Indeed, another recent mistake by Lukashenko was his voluntary participation in these integration negotiations. This tarnished his image as a defender of Belarusian sovereignty and independence, an image he had been cultivating in the 2010s in the context of commercial conflicts with Russia and the latter’s military interventions in its direct neighbourhood (in Georgia in 2008 and Ukraine in 2014). His negotiations went against the grain of a growing number of Belarusians favouring independence from geopolitical unions: a view expressed by more than 60 percent of the population in December 2019 according to a poll by the Institute of sociology of the Academy of science. In the 2015 presidential election the ‘Ukraine effect’ was strong and Belarusians feared a replay of the violence seen during the Euromaidan of 2013-2014. By 2020 this effect had faded, as had Lukashenko’s image as a defender of ‘stability’.

Digitalisation: the state loses control 


Lukashenko has long secured the support of an important part of the population thanks to control over the state media. However, another long-term cause for the emergence of the mobilisation in 2020 is the spread in Belarus of internet and social media. According to “Hootsuite”, as of January 2020, 79 percent of Belarusians are internet users (higher than in Ukraine and Georgia, with respectively 63 and 68 percent) and 41 percent are active users of social media. According to the same report, the independent news portals tut.by and onliner.by are among the most visited websites.
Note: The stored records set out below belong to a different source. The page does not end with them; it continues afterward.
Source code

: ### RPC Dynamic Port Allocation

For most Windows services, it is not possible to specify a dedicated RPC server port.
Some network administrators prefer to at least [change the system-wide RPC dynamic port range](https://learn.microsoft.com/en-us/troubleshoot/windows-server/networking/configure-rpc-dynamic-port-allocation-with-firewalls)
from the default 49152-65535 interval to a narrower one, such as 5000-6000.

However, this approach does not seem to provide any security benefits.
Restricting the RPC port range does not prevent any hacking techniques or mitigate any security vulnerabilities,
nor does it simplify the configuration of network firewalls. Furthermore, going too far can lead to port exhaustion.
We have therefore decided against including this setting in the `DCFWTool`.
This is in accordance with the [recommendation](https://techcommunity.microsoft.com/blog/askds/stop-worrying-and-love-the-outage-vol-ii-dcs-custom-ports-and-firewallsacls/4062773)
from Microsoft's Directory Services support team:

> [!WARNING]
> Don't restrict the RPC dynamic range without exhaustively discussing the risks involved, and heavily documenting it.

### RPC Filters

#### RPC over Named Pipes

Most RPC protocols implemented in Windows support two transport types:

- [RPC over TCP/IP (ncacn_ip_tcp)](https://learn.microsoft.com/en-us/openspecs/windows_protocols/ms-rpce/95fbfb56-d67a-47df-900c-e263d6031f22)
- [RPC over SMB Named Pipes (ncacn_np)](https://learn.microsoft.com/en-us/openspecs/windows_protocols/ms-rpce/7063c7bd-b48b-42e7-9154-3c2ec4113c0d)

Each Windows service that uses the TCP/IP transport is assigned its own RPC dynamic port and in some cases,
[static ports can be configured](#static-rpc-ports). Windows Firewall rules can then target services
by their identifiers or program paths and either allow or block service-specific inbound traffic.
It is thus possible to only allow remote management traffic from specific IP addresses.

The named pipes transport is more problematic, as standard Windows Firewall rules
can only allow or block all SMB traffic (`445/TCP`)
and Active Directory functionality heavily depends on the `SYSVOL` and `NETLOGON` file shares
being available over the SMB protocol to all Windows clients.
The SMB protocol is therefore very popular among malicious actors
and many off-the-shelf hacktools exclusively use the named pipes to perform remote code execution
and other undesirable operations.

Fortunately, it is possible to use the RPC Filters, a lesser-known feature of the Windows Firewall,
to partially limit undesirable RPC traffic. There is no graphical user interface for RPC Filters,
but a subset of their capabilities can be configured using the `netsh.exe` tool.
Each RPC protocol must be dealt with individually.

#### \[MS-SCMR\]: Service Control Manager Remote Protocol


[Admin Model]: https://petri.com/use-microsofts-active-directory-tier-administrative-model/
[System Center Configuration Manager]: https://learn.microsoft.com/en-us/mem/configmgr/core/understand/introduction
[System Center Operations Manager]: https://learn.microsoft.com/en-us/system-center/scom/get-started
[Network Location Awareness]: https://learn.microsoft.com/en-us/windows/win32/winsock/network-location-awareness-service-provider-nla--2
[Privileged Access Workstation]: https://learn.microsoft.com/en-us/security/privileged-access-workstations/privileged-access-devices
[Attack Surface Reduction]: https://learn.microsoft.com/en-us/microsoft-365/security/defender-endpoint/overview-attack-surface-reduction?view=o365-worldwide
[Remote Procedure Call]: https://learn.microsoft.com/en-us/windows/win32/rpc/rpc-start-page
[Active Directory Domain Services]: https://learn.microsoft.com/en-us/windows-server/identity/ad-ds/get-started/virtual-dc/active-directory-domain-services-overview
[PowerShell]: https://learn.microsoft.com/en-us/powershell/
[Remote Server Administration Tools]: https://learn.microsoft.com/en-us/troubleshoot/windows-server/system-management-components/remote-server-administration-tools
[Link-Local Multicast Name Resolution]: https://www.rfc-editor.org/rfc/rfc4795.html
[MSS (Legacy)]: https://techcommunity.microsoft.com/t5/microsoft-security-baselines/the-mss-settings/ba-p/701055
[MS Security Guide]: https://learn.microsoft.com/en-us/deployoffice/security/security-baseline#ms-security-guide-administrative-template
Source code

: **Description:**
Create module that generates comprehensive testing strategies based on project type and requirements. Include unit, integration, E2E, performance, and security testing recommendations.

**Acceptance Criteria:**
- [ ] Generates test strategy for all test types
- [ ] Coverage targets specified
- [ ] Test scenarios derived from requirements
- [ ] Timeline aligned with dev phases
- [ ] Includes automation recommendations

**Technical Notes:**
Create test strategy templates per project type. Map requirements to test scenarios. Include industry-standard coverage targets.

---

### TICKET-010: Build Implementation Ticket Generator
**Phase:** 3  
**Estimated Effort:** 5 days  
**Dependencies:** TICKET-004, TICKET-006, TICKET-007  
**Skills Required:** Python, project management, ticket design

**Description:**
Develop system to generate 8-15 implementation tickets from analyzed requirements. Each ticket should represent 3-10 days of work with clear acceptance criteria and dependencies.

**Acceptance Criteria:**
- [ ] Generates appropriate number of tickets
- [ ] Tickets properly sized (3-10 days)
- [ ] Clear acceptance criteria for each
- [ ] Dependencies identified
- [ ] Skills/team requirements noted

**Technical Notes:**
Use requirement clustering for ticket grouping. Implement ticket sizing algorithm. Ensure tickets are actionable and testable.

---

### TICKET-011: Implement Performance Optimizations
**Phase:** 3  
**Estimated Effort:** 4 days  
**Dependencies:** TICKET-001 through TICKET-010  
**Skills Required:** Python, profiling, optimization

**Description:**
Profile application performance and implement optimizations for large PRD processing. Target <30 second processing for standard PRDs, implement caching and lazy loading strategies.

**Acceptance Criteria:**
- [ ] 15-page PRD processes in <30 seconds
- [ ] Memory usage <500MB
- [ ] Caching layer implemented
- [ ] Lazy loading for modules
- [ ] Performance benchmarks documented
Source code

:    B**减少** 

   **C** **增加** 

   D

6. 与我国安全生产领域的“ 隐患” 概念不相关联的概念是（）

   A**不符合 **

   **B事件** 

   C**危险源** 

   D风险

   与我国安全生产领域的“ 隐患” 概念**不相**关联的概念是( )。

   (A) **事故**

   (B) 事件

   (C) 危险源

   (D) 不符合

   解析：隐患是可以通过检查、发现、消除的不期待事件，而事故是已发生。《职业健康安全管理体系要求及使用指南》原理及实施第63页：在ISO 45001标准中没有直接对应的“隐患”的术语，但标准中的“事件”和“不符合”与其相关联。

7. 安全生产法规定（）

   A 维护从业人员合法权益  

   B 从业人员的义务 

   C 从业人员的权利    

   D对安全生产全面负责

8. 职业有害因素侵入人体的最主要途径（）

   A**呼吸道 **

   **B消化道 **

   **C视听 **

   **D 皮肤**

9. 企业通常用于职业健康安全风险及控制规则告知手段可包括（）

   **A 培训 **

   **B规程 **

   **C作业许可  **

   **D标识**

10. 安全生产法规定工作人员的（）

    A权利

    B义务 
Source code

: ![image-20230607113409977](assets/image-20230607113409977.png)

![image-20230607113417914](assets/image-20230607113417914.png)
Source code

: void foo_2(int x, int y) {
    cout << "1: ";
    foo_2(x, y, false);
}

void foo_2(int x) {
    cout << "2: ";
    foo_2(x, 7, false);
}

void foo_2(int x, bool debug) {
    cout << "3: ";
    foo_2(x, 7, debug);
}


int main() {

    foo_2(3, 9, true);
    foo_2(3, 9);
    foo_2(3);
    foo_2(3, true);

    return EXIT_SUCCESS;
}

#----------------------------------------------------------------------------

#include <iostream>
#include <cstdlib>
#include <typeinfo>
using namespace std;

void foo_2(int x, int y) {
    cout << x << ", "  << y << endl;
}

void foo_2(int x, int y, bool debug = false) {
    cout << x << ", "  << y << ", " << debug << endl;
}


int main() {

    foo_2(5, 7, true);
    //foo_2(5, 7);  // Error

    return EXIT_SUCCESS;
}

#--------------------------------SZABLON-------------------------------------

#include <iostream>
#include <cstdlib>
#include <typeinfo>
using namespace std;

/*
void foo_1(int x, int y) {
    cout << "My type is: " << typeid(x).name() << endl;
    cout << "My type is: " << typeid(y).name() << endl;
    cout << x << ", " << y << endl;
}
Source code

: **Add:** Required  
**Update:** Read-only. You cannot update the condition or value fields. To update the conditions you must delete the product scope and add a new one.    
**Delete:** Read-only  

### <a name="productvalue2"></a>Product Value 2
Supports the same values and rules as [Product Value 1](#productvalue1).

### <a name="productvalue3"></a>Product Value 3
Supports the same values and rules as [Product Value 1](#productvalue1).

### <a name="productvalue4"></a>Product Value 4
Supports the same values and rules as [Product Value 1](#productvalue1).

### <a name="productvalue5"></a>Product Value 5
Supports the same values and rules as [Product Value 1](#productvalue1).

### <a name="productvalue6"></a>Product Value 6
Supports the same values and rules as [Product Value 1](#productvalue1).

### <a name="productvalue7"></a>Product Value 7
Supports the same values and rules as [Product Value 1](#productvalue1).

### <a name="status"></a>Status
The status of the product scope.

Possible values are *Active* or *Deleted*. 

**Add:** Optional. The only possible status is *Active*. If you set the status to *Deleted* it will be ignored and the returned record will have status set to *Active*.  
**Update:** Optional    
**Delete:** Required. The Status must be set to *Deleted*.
While the coverage of the pandemic by the state media during the first wave in the spring 2020 was far from satisfactory, it made even more people seek reliable information from alternative sources.

Another factor is the growing use of Telegram channels in Belarus. This messaging application has won hearts in Belarus for two main reasons: it enables communication on a very large scale and functions even when the state blocks the internet.The emergence of the 2020 mobilisation in Belarus can thus be explained by a juxtaposition of several deep causes of socio-economic nature, enhanced by unexpected triggers such as the pandemic and new opposition leaders. Furthermore, the popular mobilisation continues because these deep causes do not only not vanish, but they keep increasing. Self-reliance, and a horizontal, solidarity-based low-level democracy is gradually developing as the Belarusian population faces very harsh repression. The economic situation is rapidly degrading as Lukashenko finds no foreign allies to sustain the Belarusian economic model. The state media further loses its audience. The authorities, unable to return to the desired status quo, align mistakes, which further motivate the protesters.